The doctor talked to me for all of five minutes before prescribing me Xanax. I stared at him. I said, “Oh, okay,” but I thought, “You’re trying to sedate me. Which is kind of awesome but also makes me feel like a nut job.” All I knew about Xanax was that my mother took it when we went on airplanes. And it knocked her out.

I’m not embarrassed or ashamed to admit that I’m a really, incredibly anxious person. The doctor told me that what I experienced Thursday was probably a panic attack. I sat in my car for 20 minutes after this hourlong consultation, wondering what was making me so anxious that I made myself sick. That I had to blame myself for my pain, not my leaking gas stove nor my gluten heavy diet, was kind of scary and sad.
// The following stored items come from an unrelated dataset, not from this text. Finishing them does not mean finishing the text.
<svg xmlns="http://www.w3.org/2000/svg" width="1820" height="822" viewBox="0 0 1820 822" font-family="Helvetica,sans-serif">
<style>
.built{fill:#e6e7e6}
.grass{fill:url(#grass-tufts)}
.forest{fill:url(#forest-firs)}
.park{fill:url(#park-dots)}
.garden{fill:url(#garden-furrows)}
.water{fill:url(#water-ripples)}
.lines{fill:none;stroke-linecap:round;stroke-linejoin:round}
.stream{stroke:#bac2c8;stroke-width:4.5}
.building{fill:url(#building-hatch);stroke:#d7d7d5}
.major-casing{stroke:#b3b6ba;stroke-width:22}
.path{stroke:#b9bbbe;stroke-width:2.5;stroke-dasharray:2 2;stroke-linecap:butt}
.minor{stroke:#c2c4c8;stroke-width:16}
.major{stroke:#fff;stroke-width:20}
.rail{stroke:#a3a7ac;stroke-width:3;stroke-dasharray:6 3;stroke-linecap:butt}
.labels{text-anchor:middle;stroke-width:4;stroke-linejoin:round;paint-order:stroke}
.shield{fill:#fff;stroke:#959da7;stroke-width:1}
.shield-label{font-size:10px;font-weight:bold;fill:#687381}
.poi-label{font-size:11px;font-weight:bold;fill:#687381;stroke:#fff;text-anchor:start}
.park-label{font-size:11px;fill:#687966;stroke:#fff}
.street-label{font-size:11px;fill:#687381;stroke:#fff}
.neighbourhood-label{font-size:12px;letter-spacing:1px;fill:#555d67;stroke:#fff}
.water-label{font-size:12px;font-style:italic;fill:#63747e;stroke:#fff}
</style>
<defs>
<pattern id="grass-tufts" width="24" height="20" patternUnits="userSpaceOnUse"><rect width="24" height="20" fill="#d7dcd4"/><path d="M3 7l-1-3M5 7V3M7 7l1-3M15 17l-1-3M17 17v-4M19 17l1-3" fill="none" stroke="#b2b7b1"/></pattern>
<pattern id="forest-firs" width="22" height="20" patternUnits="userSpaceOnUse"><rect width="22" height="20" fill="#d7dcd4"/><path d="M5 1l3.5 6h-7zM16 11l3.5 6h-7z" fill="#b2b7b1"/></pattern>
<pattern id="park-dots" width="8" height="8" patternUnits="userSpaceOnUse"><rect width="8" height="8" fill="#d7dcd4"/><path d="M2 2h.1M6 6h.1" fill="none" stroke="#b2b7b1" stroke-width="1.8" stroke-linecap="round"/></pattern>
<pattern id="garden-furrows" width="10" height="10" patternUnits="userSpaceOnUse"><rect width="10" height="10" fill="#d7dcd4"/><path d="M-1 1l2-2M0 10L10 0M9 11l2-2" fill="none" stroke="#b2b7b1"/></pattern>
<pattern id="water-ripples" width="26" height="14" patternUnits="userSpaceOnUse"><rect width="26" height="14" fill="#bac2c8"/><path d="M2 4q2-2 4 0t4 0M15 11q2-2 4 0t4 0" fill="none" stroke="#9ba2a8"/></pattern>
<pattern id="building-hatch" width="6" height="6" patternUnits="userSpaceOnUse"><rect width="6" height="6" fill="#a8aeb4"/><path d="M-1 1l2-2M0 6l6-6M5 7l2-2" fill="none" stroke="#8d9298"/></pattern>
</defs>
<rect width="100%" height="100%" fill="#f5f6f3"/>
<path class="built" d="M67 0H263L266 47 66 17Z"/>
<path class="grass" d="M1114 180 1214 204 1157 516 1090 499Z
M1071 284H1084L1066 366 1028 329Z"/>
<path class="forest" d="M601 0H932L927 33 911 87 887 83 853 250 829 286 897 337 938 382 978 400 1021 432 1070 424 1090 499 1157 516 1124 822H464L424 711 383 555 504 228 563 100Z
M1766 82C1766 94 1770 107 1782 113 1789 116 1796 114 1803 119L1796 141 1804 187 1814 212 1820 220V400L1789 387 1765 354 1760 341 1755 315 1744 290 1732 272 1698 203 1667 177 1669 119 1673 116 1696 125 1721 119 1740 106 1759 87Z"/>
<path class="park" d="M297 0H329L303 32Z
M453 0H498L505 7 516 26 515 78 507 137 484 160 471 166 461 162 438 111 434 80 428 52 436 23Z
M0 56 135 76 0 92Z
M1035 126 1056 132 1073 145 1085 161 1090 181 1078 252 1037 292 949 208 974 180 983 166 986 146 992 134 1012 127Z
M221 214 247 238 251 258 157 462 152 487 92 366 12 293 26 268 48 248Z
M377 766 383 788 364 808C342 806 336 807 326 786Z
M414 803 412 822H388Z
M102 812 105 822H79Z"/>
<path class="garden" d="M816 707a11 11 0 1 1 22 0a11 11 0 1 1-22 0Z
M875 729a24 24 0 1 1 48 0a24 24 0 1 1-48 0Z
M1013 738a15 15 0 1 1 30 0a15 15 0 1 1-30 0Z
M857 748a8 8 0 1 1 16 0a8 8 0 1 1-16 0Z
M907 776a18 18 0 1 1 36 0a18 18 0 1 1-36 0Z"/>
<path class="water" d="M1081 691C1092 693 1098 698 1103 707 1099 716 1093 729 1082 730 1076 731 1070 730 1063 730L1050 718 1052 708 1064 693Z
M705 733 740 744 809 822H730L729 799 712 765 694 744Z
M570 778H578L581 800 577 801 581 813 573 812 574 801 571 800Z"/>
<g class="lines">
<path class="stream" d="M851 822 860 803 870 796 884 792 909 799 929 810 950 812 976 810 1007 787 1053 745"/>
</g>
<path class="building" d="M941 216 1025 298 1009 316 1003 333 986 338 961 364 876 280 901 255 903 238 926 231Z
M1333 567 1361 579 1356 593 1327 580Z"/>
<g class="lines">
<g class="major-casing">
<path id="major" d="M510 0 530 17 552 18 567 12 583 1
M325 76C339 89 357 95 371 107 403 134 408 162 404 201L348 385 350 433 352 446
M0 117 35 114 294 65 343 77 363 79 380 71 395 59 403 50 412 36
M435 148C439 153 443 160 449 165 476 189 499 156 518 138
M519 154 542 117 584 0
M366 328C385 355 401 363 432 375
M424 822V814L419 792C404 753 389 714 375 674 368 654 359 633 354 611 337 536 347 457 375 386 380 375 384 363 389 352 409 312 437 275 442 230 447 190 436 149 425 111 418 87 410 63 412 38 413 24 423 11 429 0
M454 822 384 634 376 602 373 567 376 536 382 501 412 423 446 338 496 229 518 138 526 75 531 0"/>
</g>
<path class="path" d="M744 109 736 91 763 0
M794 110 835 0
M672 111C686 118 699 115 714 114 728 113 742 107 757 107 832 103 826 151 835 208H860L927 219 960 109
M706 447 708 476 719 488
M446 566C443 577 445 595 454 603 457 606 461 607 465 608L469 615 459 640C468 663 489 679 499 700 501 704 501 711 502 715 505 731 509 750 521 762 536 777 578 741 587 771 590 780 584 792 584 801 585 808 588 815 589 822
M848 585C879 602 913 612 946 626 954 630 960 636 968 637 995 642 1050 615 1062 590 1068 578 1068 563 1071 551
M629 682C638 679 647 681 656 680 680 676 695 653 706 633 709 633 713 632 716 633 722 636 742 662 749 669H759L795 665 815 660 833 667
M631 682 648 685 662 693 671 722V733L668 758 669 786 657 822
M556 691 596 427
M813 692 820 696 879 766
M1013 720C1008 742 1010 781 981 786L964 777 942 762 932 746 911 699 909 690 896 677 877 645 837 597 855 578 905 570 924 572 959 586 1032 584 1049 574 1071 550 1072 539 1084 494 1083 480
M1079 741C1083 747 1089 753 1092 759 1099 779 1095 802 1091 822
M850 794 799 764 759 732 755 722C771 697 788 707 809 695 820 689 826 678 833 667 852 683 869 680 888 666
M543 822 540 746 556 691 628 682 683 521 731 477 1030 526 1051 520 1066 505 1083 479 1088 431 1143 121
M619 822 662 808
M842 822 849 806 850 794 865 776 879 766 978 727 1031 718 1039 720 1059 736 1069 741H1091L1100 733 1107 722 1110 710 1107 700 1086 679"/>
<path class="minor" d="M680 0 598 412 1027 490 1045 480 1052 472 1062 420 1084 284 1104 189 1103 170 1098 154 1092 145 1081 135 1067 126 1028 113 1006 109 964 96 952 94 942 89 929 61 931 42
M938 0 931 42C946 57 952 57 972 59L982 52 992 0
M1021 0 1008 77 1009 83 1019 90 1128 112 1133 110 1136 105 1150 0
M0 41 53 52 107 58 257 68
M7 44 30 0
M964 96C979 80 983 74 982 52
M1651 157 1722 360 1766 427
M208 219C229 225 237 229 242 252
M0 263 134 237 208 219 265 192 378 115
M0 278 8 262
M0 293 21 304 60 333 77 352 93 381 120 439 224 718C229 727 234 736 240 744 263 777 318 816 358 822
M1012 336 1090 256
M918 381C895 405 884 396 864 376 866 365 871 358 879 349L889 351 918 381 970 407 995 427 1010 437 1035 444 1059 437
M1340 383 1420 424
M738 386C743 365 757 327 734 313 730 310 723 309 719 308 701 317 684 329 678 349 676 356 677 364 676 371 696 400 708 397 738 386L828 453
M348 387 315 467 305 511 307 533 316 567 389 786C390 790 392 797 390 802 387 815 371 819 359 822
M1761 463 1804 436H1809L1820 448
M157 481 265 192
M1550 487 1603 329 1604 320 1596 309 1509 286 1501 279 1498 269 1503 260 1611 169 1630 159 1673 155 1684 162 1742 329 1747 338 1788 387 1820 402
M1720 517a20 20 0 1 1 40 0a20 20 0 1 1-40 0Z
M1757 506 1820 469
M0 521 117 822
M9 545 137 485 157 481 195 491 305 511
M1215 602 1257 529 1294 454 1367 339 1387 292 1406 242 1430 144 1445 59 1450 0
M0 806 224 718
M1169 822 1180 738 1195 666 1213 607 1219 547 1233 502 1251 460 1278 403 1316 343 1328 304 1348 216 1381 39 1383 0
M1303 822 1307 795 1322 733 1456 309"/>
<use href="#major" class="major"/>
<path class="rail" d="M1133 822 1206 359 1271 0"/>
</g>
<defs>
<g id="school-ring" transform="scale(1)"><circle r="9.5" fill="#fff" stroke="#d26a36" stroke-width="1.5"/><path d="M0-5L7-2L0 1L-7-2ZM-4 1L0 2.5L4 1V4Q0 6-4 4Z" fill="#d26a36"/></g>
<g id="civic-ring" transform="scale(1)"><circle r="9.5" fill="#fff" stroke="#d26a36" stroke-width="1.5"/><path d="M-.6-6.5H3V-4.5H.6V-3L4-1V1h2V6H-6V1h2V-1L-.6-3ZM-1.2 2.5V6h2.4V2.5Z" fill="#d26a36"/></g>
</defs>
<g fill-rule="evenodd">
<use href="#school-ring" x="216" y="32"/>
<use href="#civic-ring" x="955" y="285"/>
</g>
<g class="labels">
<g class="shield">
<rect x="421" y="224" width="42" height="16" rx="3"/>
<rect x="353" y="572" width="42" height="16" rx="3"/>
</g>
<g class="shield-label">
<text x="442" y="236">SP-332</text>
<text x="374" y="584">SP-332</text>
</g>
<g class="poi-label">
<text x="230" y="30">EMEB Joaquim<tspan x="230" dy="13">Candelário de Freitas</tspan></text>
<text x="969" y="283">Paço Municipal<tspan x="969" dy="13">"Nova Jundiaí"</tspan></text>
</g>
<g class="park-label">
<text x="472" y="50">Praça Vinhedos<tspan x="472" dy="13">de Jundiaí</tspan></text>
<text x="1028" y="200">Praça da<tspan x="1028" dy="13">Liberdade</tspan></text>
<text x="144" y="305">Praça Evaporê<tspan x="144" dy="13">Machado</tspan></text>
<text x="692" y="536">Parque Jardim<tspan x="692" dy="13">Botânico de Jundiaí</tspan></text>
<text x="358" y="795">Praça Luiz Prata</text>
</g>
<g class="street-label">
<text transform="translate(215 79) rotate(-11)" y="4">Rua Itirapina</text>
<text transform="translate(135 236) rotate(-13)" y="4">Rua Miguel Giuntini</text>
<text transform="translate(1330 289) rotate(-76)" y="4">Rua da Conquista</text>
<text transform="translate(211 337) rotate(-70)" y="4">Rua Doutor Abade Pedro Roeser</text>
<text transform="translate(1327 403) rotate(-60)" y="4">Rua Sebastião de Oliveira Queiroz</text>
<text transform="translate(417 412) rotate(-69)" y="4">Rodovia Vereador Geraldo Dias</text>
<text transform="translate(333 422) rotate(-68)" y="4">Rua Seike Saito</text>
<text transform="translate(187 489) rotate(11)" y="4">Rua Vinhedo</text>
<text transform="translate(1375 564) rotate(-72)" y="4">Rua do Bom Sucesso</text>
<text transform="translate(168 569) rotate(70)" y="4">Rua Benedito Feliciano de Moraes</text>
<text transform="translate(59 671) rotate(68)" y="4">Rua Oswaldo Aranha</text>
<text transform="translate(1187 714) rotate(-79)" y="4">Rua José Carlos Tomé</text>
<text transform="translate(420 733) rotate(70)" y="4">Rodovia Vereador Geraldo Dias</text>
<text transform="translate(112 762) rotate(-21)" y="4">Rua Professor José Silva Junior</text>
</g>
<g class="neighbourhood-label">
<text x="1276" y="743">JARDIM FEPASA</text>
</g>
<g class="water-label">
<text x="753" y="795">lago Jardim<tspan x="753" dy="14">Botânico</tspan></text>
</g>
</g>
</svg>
I get a bit of a thrill out of being sick. When I get strep throat I put myself on bed rest and expect sympathy from my roommates. I love it when I lose my voice and can’t taste my food. It’s weird. It’s masochistic. But you know what’s harder than having a stuffy nose, an upset stomach, a lethargic, sore body? Realizing that you don’t have any of those things. Realizing that you can’t hide in your bed all day, that you have to move through life without the shield — the excuse that you aren’t acting a certain way, don’t look a certain way only because you’re sick.

I think every college student is anxious. Some probably handle their anxiety really well. Some probably handle it like I do — which is to say they don’t handle it at all. They come up with theories about why they don’t feel well. My carbon monoxide poisoning stood in for my week of midterms. Those weeks of gluten intolerance really just represented a rough patch with my boyfriend. I had “stomach ulcers” when I just didn’t want to get in a bikini.

I had work again last Friday night. After a day at the doctor’s, I was worried about feeling sick again. It was very crowded and I didn’t stop moving, serving, cleaning all night. One of the bouncers came in and laughed sympathetically at me running around the hectic dining room: “Take a deep breath.” And while the doctor’s diagnosis concerned me, the bouncer’s proposed solution to my current “sickness” didn’t seem so bad. No diet changes, no vitamins, no bed rest, no antibiotics. Just breathing. It’s just a theory, but I think that might actually work.